I'm worried that I may have misunderstood the question, though.
let me disagree with you on a couple of points...
First, I've seen a number of documented evidences of significant performance improvement achieved by "de-normalization". Generally speaking, it's pretty safe to say that "denormalized structures generally work faster in QlikView than highly normalized ones". Thee might be exceptions, but generally speaking, this is true...
Second, your suggestions to "left join"... From the initial description of the problem, it's quite clear that the data volumes are huge (and hence the concern about performance). Left Join is a very "expensive" operation, and it can extend the load time by a lot...
For the typical Dimension Table with a single Code and a single Description, I'd recommend using Mapping and not Left Join (see my Wiki about it). Left join could be possibly used when needed for those tables with much more than 1-2 fields. However, I would only de-normalize those tables as the "last resort", because the disadvantages of losing clarity in your data model can be worse than the performance gain.
A lot of it, however, is a matter of "personal preference" - except for truly huge data sets, the differences might be very saddle...
Well, let me agree with your disagreements then.

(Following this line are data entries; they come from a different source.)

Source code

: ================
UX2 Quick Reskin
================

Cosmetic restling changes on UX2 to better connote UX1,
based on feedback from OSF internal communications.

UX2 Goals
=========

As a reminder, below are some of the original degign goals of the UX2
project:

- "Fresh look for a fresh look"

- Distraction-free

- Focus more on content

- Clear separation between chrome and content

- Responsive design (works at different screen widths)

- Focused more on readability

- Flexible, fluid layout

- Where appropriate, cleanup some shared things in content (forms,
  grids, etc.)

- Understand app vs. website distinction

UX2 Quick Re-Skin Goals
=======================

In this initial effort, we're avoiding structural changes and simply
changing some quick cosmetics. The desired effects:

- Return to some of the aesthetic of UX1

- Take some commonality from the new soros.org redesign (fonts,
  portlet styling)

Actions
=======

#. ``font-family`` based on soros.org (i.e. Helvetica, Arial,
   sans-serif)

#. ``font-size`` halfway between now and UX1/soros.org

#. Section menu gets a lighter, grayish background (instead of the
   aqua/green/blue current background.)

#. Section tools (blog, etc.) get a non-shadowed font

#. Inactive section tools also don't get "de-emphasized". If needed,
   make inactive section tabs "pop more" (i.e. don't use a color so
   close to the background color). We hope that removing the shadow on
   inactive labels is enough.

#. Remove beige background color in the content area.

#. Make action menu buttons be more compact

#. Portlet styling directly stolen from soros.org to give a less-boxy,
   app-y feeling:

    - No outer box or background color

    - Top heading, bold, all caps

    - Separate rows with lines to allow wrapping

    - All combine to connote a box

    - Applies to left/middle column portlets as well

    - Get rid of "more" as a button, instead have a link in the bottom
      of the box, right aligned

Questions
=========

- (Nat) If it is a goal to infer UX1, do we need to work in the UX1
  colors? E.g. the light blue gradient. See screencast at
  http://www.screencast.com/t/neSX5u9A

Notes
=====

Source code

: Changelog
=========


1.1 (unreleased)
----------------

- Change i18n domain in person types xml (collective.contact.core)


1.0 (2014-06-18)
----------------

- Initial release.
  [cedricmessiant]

On the performance differences or similarities, I was definitely theorizing. And I'll definitely accept documented evidence over personal theorycraft, and accept that the denormalized tables are faster. I'll keep that in mind for the future.
As for the left joins, I was assuming that the star schema existed to bring in a lot more than mere descriptions for IDs, such as in the example I gave. I agree that using a map is superior and faster for descriptions. I agree that the left joins on large tables such as this are very expensive, but the expense is on the load side. I was assuming that the major performance problem we wanted to solve was on the reporting side, and that incurring some heavy load expense might be acceptable to improve the reporting performance. I definitely should have stated all that up front, though, rather than let Adam be surprised when suddenly his load took five times as long to run.
And actually, if the dimension tables really ARE nothing but IDs and descriptions, I'd probably change my initial recommendation to leave them as separate QVDs. I'd probably instead suggest just joining them during the database load, and making a single QVD. It just doesn't seem worth the headache of maintaining a lot of separate QVDs for data THAT simple. That said, we have quite a few QVDs in our shop that are that simple because the uderlying tables have a lot more fields, and we just haven't needed those additional fields in QlikView yet.
(edit: I suppose one could create multiple maps for the tables, one for each field to be loaded. Then you'd do a series of something like applymap('Customer Name Map',"Customer ID") as "Customer Name", applymap('Customer Delivery Location Map','Customer ID') as "Customer Delivery Location" and so on. That might well be faster, if a bit more complex. There might be a better way. I've never done anything like that.)
It sounds like the big problem is the single-threaded calculation of charts.
There's no special way to join QVDs, just the basic LOAD...JOIN sequence.
Your schema is reasonable. How to improve performance? A pivot table that groups a few amounts by Month, State, and Department hits 4 tables and is going to be slower than just one table. It seems that Lifestyle and Seg could be "mapped" to the LOC_CLASS table without much trouble.
I've been in a circumstance where it made sense to join the date fields to the fact table to reduce the number of tables involved in grouping. It might seem wasteful, but the nature of Calendar tables is that the fields are contiguous integers. QlikView stores these fields in a unique way that will improve performance without any additional memory.